Preparation might look like:

  • Researching local yoga or fitness studios

  • Downloading a wellness app or signing up for ClassPass

  • Buying new running shoes

  • Clearing out the pantry (or giving your liquor stash to a trusted friend)

  • Creating a calendar or program for your new habit (e.g., a couch-to-5K schedule or a 30-day yoga plan)

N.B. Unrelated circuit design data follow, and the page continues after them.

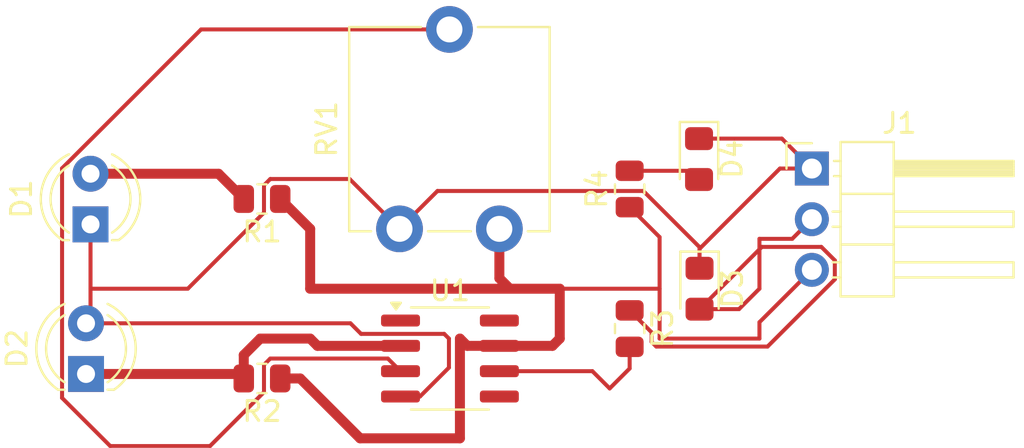
<source format=kicad_pcb>
(kicad_pcb
	(version 20240108)
	(generator "pcbnew")
	(generator_version "8.0")
	(general
		(thickness 1.6)
		(legacy_teardrops no)
	)
	(paper "A4")
	(layers
		(0 "F.Cu" signal)
		(31 "B.Cu" signal)
		(32 "B.Adhes" user "B.Adhesive")
		(33 "F.Adhes" user "F.Adhesive")
		(34 "B.Paste" user)
		(35 "F.Paste" user)
		(36 "B.SilkS" user "B.Silkscreen")
		(37 "F.SilkS" user "F.Silkscreen")
		(38 "B.Mask" user)
		(39 "F.Mask" user)
		(40 "Dwgs.User" user "User.Drawings")
		(41 "Cmts.User" user "User.Comments")
		(42 "Eco1.User" user "User.Eco1")
		(43 "Eco2.User" user "User.Eco2")
		(44 "Edge.Cuts" user)
		(45 "Margin" user)
		(46 "B.CrtYd" user "B.Courtyard")
		(47 "F.CrtYd" user "F.Courtyard")
		(48 "B.Fab" user)
		(49 "F.Fab" user)
		(50 "User.1" user)
		(51 "User.2" user)
		(52 "User.3" user)
		(53 "User.4" user)
		(54 "User.5" user)
		(55 "User.6" user)
		(56 "User.7" user)
		(57 "User.8" user)
		(58 "User.9" user)
	)
	(setup
		(pad_to_mask_clearance 0)
		(allow_soldermask_bridges_in_footprints no)
		(pcbplotparams
			(layerselection 0x00010fc_ffffffff)
			(plot_on_all_layers_selection 0x0000000_00000000)
			(disableapertmacros no)
			(usegerberextensions no)
			(usegerberattributes yes)
			(usegerberadvancedattributes yes)
			(creategerberjobfile yes)
			(dashed_line_dash_ratio 12.000000)
			(dashed_line_gap_ratio 3.000000)
			(svgprecision 4)
			(plotframeref no)
			(viasonmask no)
			(mode 1)
			(useauxorigin no)
			(hpglpennumber 1)
			(hpglpenspeed 20)
			(hpglpendiameter 15.000000)
			(pdf_front_fp_property_popups yes)
			(pdf_back_fp_property_popups yes)
			(dxfpolygonmode yes)
			(dxfimperialunits yes)
			(dxfusepcbnewfont yes)
			(psnegative no)
			(psa4output no)
			(plotreference yes)
			(plotvalue yes)
			(plotfptext yes)
			(plotinvisibletext no)
			(sketchpadsonfab no)
			(subtractmaskfromsilk no)
			(outputformat 1)
			(mirror no)
			(drillshape 1)
			(scaleselection 1)
			(outputdirectory "")
		)
	)
	(net 0 "")
	(net 1 "Net-(D1-K)")
	(net 2 "Net-(D1-A)")
	(net 3 "Net-(D2-K)")
	(net 4 "Net-(D3-A)")
	(net 5 "Net-(J1-Pin_3)")
	(net 6 "Net-(R3-Pad2)")
	(net 7 "Net-(U1-+)")
	(net 8 "unconnected-(U1-NULL-Pad5)")
	(net 9 "unconnected-(U1-NC-Pad8)")
	(net 10 "unconnected-(U1-NULL-Pad1)")
	(footprint "LED_SMD:LED_0805_2012Metric_Pad1.15x1.40mm_HandSolder" (layer "F.Cu") (at 164.5 92.5 -90))
	(footprint "Connector_PinHeader_2.54mm:PinHeader_1x03_P2.54mm_Horizontal" (layer "F.Cu") (at 170.125 86.475))
	(footprint "Resistor_SMD:R_0805_2012Metric" (layer "F.Cu") (at 142.5875 97 180))
	(footprint "Resistor_SMD:R_0805_2012Metric" (layer "F.Cu") (at 142.5875 88 180))
	(footprint "Resistor_SMD:R_0805_2012Metric" (layer "F.Cu") (at 161 94.5 -90))
	(footprint "Resistor_SMD:R_0805_2012Metric" (layer "F.Cu") (at 161 87.5 90))
	(footprint "LED_THT:LED_D4.0mm" (layer "F.Cu") (at 134 89.275 90))
	(footprint "LED_THT:LED_D4.0mm" (layer "F.Cu") (at 133.775 96.775 90))
	(footprint "Potentiometer_THT:Potentiometer_ACP_CA9-V10_Vertical_Hole" (layer "F.Cu") (at 154.475 89.5 90))
	(footprint "Package_SO:SOIC-8_3.9x4.9mm_P1.27mm" (layer "F.Cu") (at 152 96))
	(footprint "LED_SMD:LED_0805_2012Metric_Pad1.15x1.40mm_HandSolder" (layer "F.Cu") (at 164.475 86 -90))
	(segment
		(start 142.6875 88.684744)
		(end 142.6875 87.315256)
		(width 0.2)
		(layer "F.Cu")
		(net 1)
		(uuid "1d1170e3-7374-489e-aa4d-32df0bebb7cb")
	)
	(segment
		(start 151.95 96.454999)
		(end 151.95 95)
		(width 0.2)
		(layer "F.Cu")
		(net 1)
		(uuid "2e4c9289-63e8-4481-80a4-b71723e0fb89")
	)
	(segment
		(start 147.55 94.765)
		(end 147.02 94.235)
		(width 0.2)
		(layer "F.Cu")
		(net 1)
		(uuid "33d341ea-0457-457e-b128-bff448c64416")
	)
	(segment
		(start 164.5 91.475)
		(end 164.5 90.5)
		(width 0.2)
		(layer "F.Cu")
		(net 1)
		(uuid "42eed94b-3049-42ea-a599-ccf32ab52b90")
	)
	(segment
		(start 143.002756 87)
		(end 146.975 87)
		(width 0.2)
		(layer "F.Cu")
		(net 1)
		(uuid "5cd28058-2254-48c9-b193-3561be0c5734")
	)
	(segment
		(start 164.5 90.415256)
		(end 164.5 91.475)
		(width 0.2)
		(layer "F.Cu")
		(net 1)
		(uuid "5deea9d5-82df-4a8e-a268-dc1780530ce3")
	)
	(segment
		(start 138.872244 92.5)
		(end 142.6875 88.684744)
		(width 0.2)
		(layer "F.Cu")
		(net 1)
		(uuid "662871d5-5011-4ca5-aa66-72d647b1c26e")
	)
	(segment
		(start 134 89.275)
		(end 134 92.5)
		(width 0.2)
		(layer "F.Cu")
		(net 1)
		(uuid "694a9183-5da6-4f0c-af27-650d8aa2cb67")
	)
	(segment
		(start 142.6875 87.315256)
		(end 143.002756 87)
		(width 0.2)
		(layer "F.Cu")
		(net 1)
		(uuid "72fe4ffd-b50a-400d-8348-824688653616")
	)
	(segment
		(start 149.525 97.905)
		(end 150.499999 97.905)
		(width 0.2)
		(layer "F.Cu")
		(net 1)
		(uuid "750556fb-6db5-477d-9269-225699b1a2ed")
	)
	(segment
		(start 161.684744 87.6)
		(end 164.5 90.415256)
		(width 0.2)
		(layer "F.Cu")
		(net 1)
		(uuid "75529406-bbe3-45cb-b059-f90b6cbab154")
	)
	(segment
		(start 146.975 87)
		(end 149.475 89.5)
		(width 0.2)
		(layer "F.Cu")
		(net 1)
		(uuid "77340eaf-969a-470d-a651-7609f4614f22")
	)
	(segment
		(start 151.715 94.765)
		(end 147.55 94.765)
		(width 0.2)
		(layer "F.Cu")
		(net 1)
		(uuid "8819dcca-8a8b-4613-a6f2-ced7d6cf1784")
	)
	(segment
		(start 134 94.01)
		(end 133.775 94.235)
		(width 0.2)
		(layer "F.Cu")
		(net 1)
		(uuid "93b40dee-9f20-4f72-8485-4c667e57bff1")
	)
	(segment
		(start 134 92.5)
		(end 134 94.01)
		(width 0.2)
		(layer "F.Cu")
		(net 1)
		(uuid "949eeb6a-ca27-4706-9f21-c58ed87ecdef")
	)
	(segment
		(start 134 92.5)
		(end 138.872244 92.5)
		(width 0.2)
		(layer "F.Cu")
		(net 1)
		(uuid "9cfec98b-c3ff-4de9-81e5-b86c3f686757")
	)
	(segment
		(start 149.475 89.5)
		(end 151.375 87.6)
		(width 0.2)
		(layer "F.Cu")
		(net 1)
		(uuid "9e7209f4-572f-4887-9174-045a76172fad")
	)
	(segment
		(start 151.375 87.6)
		(end 161.684744 87.6)
		(width 0.2)
		(layer "F.Cu")
		(net 1)
		(uuid "b6f85c8e-09f7-4173-8b18-3a63255286e1")
	)
	(segment
		(start 151.95 95)
		(end 151.715 94.765)
		(width 0.2)
		(layer "F.Cu")
		(net 1)
		(uuid "c72f5b59-ea61-4ffb-9438-5125f1b95692")
	)
	(segment
		(start 150.499999 97.905)
		(end 151.95 96.454999)
		(width 0.2)
		(layer "F.Cu")
		(net 1)
		(uuid "d19d3dcc-ff2b-4055-bb47-d6916f6f6e05")
	)
	(segment
		(start 168.625 84.975)
		(end 170.125 86.475)
		(width 0.2)
		(layer "F.Cu")
		(net 1)
		(uuid "d3568bf8-0684-4b04-9fc2-f6cca7381aa0")
	)
	(segment
		(start 164.475 84.975)
		(end 168.625 84.975)
		(width 0.2)
		(layer "F.Cu")
		(net 1)
		(uuid "dcc6573a-53a0-43c3-9b28-386aca706890")
	)
	(segment
		(start 147.02 94.235)
		(end 133.775 94.235)
		(width 0.2)
		(layer "F.Cu")
		(net 1)
		(uuid "eb863d50-d969-44c1-bc33-8d5256ba569d")
	)
	(segment
		(start 168.525 86.475)
		(end 170.125 86.475)
		(width 0.2)
		(layer "F.Cu")
		(net 1)
		(uuid "ef38fa7d-e56c-4b16-aa20-27826f475757")
	)
	(segment
		(start 164.5 90.5)
		(end 168.525 86.475)
		(width 0.2)
		(layer "F.Cu")
		(net 1)
		(uuid "f71b804f-4d6b-4786-ad1f-4137c6cecbd9")
	)
	(segment
		(start 134 86.735)
		(end 140.41 86.735)
		(width 0.5)
		(layer "F.Cu")
		(net 2)
		(uuid "3a709308-c007-4df0-8f3c-f42e0cf7f1cf")
	)
	(segment
		(start 140.41 86.735)
		(end 141.675 88)
		(width 0.5)
		(layer "F.Cu")
		(net 2)
		(uuid "bbec7503-a4f5-4a28-ace2-3fc4cd7581f5")
	)
	(segment
		(start 142.5 95)
		(end 141.675 95.825)
		(width 0.5)
		(layer "F.Cu")
		(net 3)
		(uuid "22698975-978b-4668-9fde-55a0b2294d57")
	)
	(segment
		(start 141.45 96.775)
		(end 141.675 97)
		(width 0.5)
		(layer "F.Cu")
		(net 3)
		(uuid "2b0e58da-9a9c-454b-abf4-f221d5cae9f9")
	)
	(segment
		(start 145 95)
		(end 142.5 95)
		(width 0.5)
		(layer "F.Cu")
		(net 3)
		(uuid "396e78cd-d225-4d0d-a59a-80f08fedfb69")
	)
	(segment
		(start 145.365 95.365)
		(end 145 95)
		(width 0.5)
		(layer "F.Cu")
		(net 3)
		(uuid "4cffe698-faa9-4dfd-bbc2-d5f8f4524b28")
	)
	(segment
		(start 141.675 95.825)
		(end 141.675 97)
		(width 0.5)
		(layer "F.Cu")
		(net 3)
		(uuid "56bb3dbe-a452-43bb-a1e6-5c1e5d3a1eec")
	)
	(segment
		(start 133.775 96.775)
		(end 141.45 96.775)
		(width 0.5)
		(layer "F.Cu")
		(net 3)
		(uuid "822fc6e9-855f-48a4-b4d2-643657c1141e")
	)
	(segment
		(start 149.525 95.365)
		(end 145.365 95.365)
		(width 0.5)
		(layer "F.Cu")
		(net 3)
		(uuid "cb252efd-fb73-4484-8186-a789e8ce5277")
	)
	(segment
		(start 164.0375 86.5875)
		(end 164.475 87.025)
		(width 0.2)
		(layer "F.Cu")
		(net 4)
		(uuid "13cfda02-8fd2-4a30-a31c-74a8d79fc5f1")
	)
	(segment
		(start 167.906346 95.4)
		(end 171.275 92.031346)
		(width 0.2)
		(layer "F.Cu")
		(net 4)
		(uuid "16b30570-31db-47bb-ab0a-51c23da44ac1")
	)
	(segment
		(start 169.14 90)
		(end 170.125 89.015)
		(width 0.2)
		(layer "F.Cu")
		(net 4)
		(uuid "1c921422-d444-4ecb-ad8f-b73ba55cd3a3")
	)
	(segment
		(start 167.62 90.405)
		(end 164.5 93.525)
		(width 0.2)
		(layer "F.Cu")
		(net 4)
		(uuid "1ef147f0-bf44-4c22-a4a7-27985a99e991")
	)
	(segment
		(start 166.475 93.525)
		(end 167.5 92.5)
		(width 0.2)
		(layer "F.Cu")
		(net 4)
		(uuid "38d0ee17-880d-4a77-a67d-5f236fe855ea")
	)
	(segment
		(start 161 86.5875)
		(end 164.0375 86.5875)
		(width 0.2)
		(layer "F.Cu")
		(net 4)
		(uuid "3bb1ae62-79f9-4dea-8e17-fecad22542d1")
	)
	(segment
		(start 161 93.5875)
		(end 162.1 94.6875)
		(width 0.2)
		(layer "F.Cu")
		(net 4)
		(uuid "7daa2860-9d46-457c-b96e-7a460e55fcc1")
	)
	(segment
		(start 171.275 92.031346)
		(end 171.275 91.078654)
		(width 0.2)
		(layer "F.Cu")
		(net 4)
		(uuid "801e1935-20a8-4a04-841a-1108ec73a12c")
	)
	(segment
		(start 162.334315 95.4)
		(end 167.906346 95.4)
		(width 0.2)
		(layer "F.Cu")
		(net 4)
		(uuid "9453a0a2-a326-4e4e-b1c2-0a7f1abb95f9")
	)
	(segment
		(start 162.1 95.165685)
		(end 162.334315 95.4)
		(width 0.2)
		(layer "F.Cu")
		(net 4)
		(uuid "968d7adb-27e9-4c44-b4be-908c1c778251")
	)
	(segment
		(start 167.5 90)
		(end 169.14 90)
		(width 0.2)
		(layer "F.Cu")
		(net 4)
		(uuid "9e8bbbdf-3e59-4d6d-9fe5-0ff2bc0a4988")
	)
	(segment
		(start 171.275 91.078654)
		(end 170.601346 90.405)
		(width 0.2)
		(layer "F.Cu")
		(net 4)
		(uuid "a0455a83-55ab-48e4-997e-8930d20c3a26")
	)
	(segment
		(start 167.5 92.5)
		(end 167.5 90)
		(width 0.2)
		(layer "F.Cu")
		(net 4)
		(uuid "a0b7b9d7-4fe3-4af5-8010-602717750b4d")
	)
	(segment
		(start 170.601346 90.405)
		(end 167.62 90.405)
		(width 0.2)
		(layer "F.Cu")
		(net 4)
		(uuid "ca651fce-e2d1-4b74-8f16-b95a4f0377d0")
	)
	(segment
		(start 162.1 94.6875)
		(end 162.1 95.165685)
		(width 0.2)
		(layer "F.Cu")
		(net 4)
		(uuid "da6e7449-f48b-4d95-b7ea-decdaa48e05c")
	)
	(segment
		(start 164.5 93.525)
		(end 166.475 93.525)
		(width 0.2)
		(layer "F.Cu")
		(net 4)
		(uuid "ff9df794-4108-4405-a709-95d673442305")
	)
	(segment
		(start 162.5 92.5)
		(end 157.5 92.5)
		(width 0.2)
		(layer "F.Cu")
		(net 5)
		(uuid "036a773b-dd72-41e7-b2e5-0d2e610b52eb")
	)
	(segment
		(start 157.5 92.5)
		(end 155 92.5)
		(width 0.5)
		(layer "F.Cu")
		(net 5)
		(uuid "2e9af30f-c8f0-40fe-b369-4944e268d1cc")
	)
	(segment
		(start 145 89.5)
		(end 145 92.5)
		(width 0.5)
		(layer "F.Cu")
		(net 5)
		(uuid "33f9801e-9297-4218-9804-5b363f42ed30")
	)
	(segment
		(start 147.5 100)
		(end 152.5 100)
		(width 0.5)
		(layer "F.Cu")
		(net 5)
		(uuid "35a21972-8708-4e81-8cea-8c82d09ae962")
	)
	(segment
		(start 162.5 89.9125)
		(end 161 88.4125)
		(width 0.2)
		(layer "F.Cu")
		(net 5)
		(uuid "3a8009ad-be51-42d2-89a6-8fad7d2a0f7b")
	)
	(segment
		(start 155 92.5)
		(end 154.475 91.975)
		(width 0.5)
		(layer "F.Cu")
		(net 5)
		(uuid "3ab6caf7-0945-4869-8590-54917d70c853")
	)
	(segment
		(start 167.5 94.18)
		(end 167.5 95)
		(width 0.2)
		(layer "F.Cu")
		(net 5)
		(uuid "4b8d6d4b-b950-46df-a6c6-e35de60cd8fd")
	)
	(segment
		(start 152.865 95.365)
		(end 154.475 95.365)
		(width 0.5)
		(layer "F.Cu")
		(net 5)
		(uuid "53ce6d7e-db73-4585-adaf-02c914d0be1b")
	)
	(segment
		(start 144.5 97)
		(end 147.5 100)
		(width 0.5)
		(layer "F.Cu")
		(net 5)
		(uuid "6123993e-92ba-4771-a967-e284fab1270c")
	)
	(segment
		(start 154.475 95.365)
		(end 157.135 95.365)
		(width 0.5)
		(layer "F.Cu")
		(net 5)
		(uuid "6442fe58-c64f-4bfe-be10-c1abb7fe12d2")
	)
	(segment
		(start 170.125 91.555)
		(end 167.5 94.18)
		(width 0.2)
		(layer "F.Cu")
		(net 5)
		(uuid "76f2fe88-c547-433d-aec2-3bb88623f574")
	)
	(segment
		(start 152.5 100)
		(end 152.5 95)
		(width 0.5)
		(layer "F.Cu")
		(net 5)
		(uuid "781e188d-6980-419f-82ae-0236ac037c6a")
	)
	(segment
		(start 143.5 97)
		(end 144.5 97)
		(width 0.5)
		(layer "F.Cu")
		(net 5)
		(uuid "8c81a615-a99c-47cf-80f9-1b10c34f80d0")
	)
	(segment
		(start 145 92.5)
		(end 155 92.5)
		(width 0.5)
		(layer "F.Cu")
		(net 5)
		(uuid "8d127656-0f44-47b9-b6b4-415d5cbc1d4e")
	)
	(segment
		(start 157.135 95.365)
		(end 157.5 95)
		(width 0.5)
		(layer "F.Cu")
		(net 5)
		(uuid "9958d155-dad1-40bf-9731-395e473070a0")
	)
	(segment
		(start 162.5 92.5)
		(end 162.5 89.9125)
		(width 0.2)
		(layer "F.Cu")
		(net 5)
		(uuid "9bc5fcbb-4fae-4c42-a68b-f781a7e2ef8d")
	)
	(segment
		(start 167.5 95)
		(end 162.5 95)
		(width 0.2)
		(layer "F.Cu")
		(net 5)
		(uuid "a108140c-f143-4b22-8e14-575dc928160f")
	)
	(segment
		(start 162.5 95)
		(end 162.5 92.5)
		(width 0.2)
		(layer "F.Cu")
		(net 5)
		(uuid "b61ad261-e54c-4a37-8641-9f0738ebe5c7")
	)
	(segment
		(start 157.5 95)
		(end 157.5 92.5)
		(width 0.5)
		(layer "F.Cu")
		(net 5)
		(uuid "c541cc22-ff7d-42b2-81c2-2554e9e6a783")
	)
	(segment
		(start 154.475 91.975)
		(end 154.475 89.5)
		(width 0.5)
		(layer "F.Cu")
		(net 5)
		(uuid "d0443e37-8a09-4e78-8a01-c997b7d3fd65")
	)
	(segment
		(start 143.5 88)
		(end 145 89.5)
		(width 0.5)
		(layer "F.Cu")
		(net 5)
		(uuid "d1b1679f-6ded-486b-b11e-518cb3a18606")
	)
	(segment
		(start 152.5 95)
		(end 152.865 95.365)
		(width 0.5)
		(layer "F.Cu")
		(net 5)
		(uuid "efd37e09-34aa-4490-9334-ddfecee2a6cd")
	)
	(segment
		(start 159.135 96.635)
		(end 160 97.5)
		(width 0.2)
		(layer "F.Cu")
		(net 6)
		(uuid "94554c6a-23cf-49ef-8baf-e92390691151")
	)
	(segment
		(start 161 96.5)
		(end 161 95.4125)
		(width 0.2)
		(layer "F.Cu")
		(net 6)
		(uuid "d7ef21ed-e579-4c18-ab38-0bb005e464a0")
	)
	(segment
		(start 154.475 96.635)
		(end 159.135 96.635)
		(width 0.2)
		(layer "F.Cu")
		(net 6)
		(uuid "e450872c-73d8-46db-bb3e-b7a00da44971")
	)
	(segment
		(start 160 97.5)
		(end 161 96.5)
		(width 0.2)
		(layer "F.Cu")
		(net 6)
		(uuid "f8d31fbb-bc09-46e2-b982-c28f42bba05d")
	)
	(segment
		(start 143.002756 96)
		(end 148.89 96)
		(width 0.2)
		(layer "F.Cu")
		(net 7)
		(uuid "13d41174-46a3-42d2-9ad4-242b2eeb7d94")
	)
	(segment
		(start 132.575 97.975)
		(end 134.988909 100.388909)
		(width 0.2)
		(layer "F.Cu")
		(net 7)
		(uuid "31ac4003-4f65-4961-9ea5-6980a92df309")
	)
	(segment
		(start 148.89 96)
		(end 149.525 96.635)
		(width 0.2)
		(layer "F.Cu")
		(net 7)
		(uuid "4c600347-322c-438d-92ff-95b7ee2557c4")
	)
	(segment
		(start 142.6875 97.684744)
		(end 142.6875 96.315256)
		(width 0.2)
		(layer "F.Cu")
		(net 7)
		(uuid "83093e04-454d-481c-a868-feda602c5b81")
	)
	(segment
		(start 139.983335 100.388909)
		(end 142.6875 97.684744)
		(width 0.2)
		(layer "F.Cu")
		(net 7)
		(uuid "a1c6f4de-c654-4c86-a05c-b444183530a2")
	)
	(segment
		(start 142.6875 96.315256)
		(end 143.002756 96)
		(width 0.2)
		(layer "F.Cu")
		(net 7)
		(uuid "a4243b0c-aea0-4c97-a445-4ac6827f0ff4")
	)
	(segment
		(start 139.537943 79.5)
		(end 132.575 86.462943)
		(width 0.2)
		(layer "F.Cu")
		(net 7)
		(uuid "c21f3e0b-5a59-4e1a-8fb6-be7f867326a3")
	)
	(segment
		(start 132.575 86.462943)
		(end 132.575 97.975)
		(width 0.2)
		(layer "F.Cu")
		(net 7)
		(uuid "cc89fd12-e39e-4d08-bb17-8e8f1a4355af")
	)
	(segment
		(start 134.988909 100.388909)
		(end 139.983335 100.388909)
		(width 0.2)
		(layer "F.Cu")
		(net 7)
		(uuid "f801b357-d0f6-49d4-8d8c-cca1ab73197c")
	)
	(segment
		(start 151.975 79.5)
		(end 139.537943 79.5)
		(width 0.2)
		(layer "F.Cu")
		(net 7)
		(uuid "fcb42e07-6265-4e31-a00e-db3f546f16e9")
	)
)
</source>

  • Booking classes in advance to hold yourself accountable

  • Talking to a partner or friend about your goals so they can support you

  • Setting up your environment for success, like putting your journal on your nightstand or filling your fridge with healthy snacks

  • Writing down why this change matters to you


Preparation is powerful—but too often skipped. Studies show that more than 50% of people who leap into action without this step relapse within 3 weeks. Slow down here. This is where your why meets your how.


4. Action: Doing the Thing (Even Imperfectly)

This is where we actually do the thing: show up to class, journal in the morning, choose soda water over wine at dinner. We still mess up—we're human—but we return to our intention and resume the good habits. That, too, is action.


For example, my husband and I end most nights with an espresso cup-sized adaptogenic mushroom cacao blend by Goot. It’s our healthy treat at the end of the day—a ritual we both enjoy instead of wine or sugary snacks. But we'll also have a scoop of ice cream when we visit my teen stepdaughter at the ice cream shop she works at. The point is, we come back to our rhythm quickly. That’s the key.


5. Maintenance: When It Becomes Who You Are

This stage usually sets in after six months of consistent action. Your new behavior is part of your life now. You might:

  • Automatically reach for your journal each morning

  • Celebrate your 100th barre class

  • Feel totally off when you skip a ritual that now grounds you


If you slip, that’s okay. You already know the way back.


Helping others at this point—whether by mentoring, sharing, or becoming a coach or teacher—often helps us stay in maintenance mode.


6. Termination: No Going Back

This final stage is when there’s no longer any temptation. Your old behavior feels like someone else’s story.


For example, I can’t imagine going to bed without washing my face today. But in my early twenties? Let’s just say raccoon eyes and regret were frequent morning visitors.


Someone who used to smoke might now find the smell of cigarettes repulsive and feel disbelief that it was ever a daily habit. Or someone who used to drink at every social event might now sit comfortably at a bar with bitters and soda, not even tempted by the wine list.


This stage is less about discipline and more about identity. You’re not someone who’s “trying to quit.” You’re someone who simply doesn’t do that anymore.


It’s Not Linear—It’s a Spiral

What I love most about this model is its honesty. Change isn’t linear. It’s not clean. It’s often a spiral—an upward one, if we let it be.


You might revisit contemplation a dozen times before moving into action. You might prepare, act, relapse, and prepare again.


And if you do, remember: you’re not failing. You’re learning. And if you keep going—gently, steadily—you’ll get where you want to go.


Soullo Reflections: Journal Prompts for Self-Awareness + Growth

  • What’s something you’ve been wanting to change in your life?

  • Which stage of change are you currently in?

  • What would it take for you to move one step forward?

  • If you stayed exactly where you are now, what might your life look like in 6 months? In 5 years?

  • What small act of preparation could you do today?

  • Who could support or encourage you in this journey?

  • What has helped you make lasting change in the past? Can you bring more of that in now?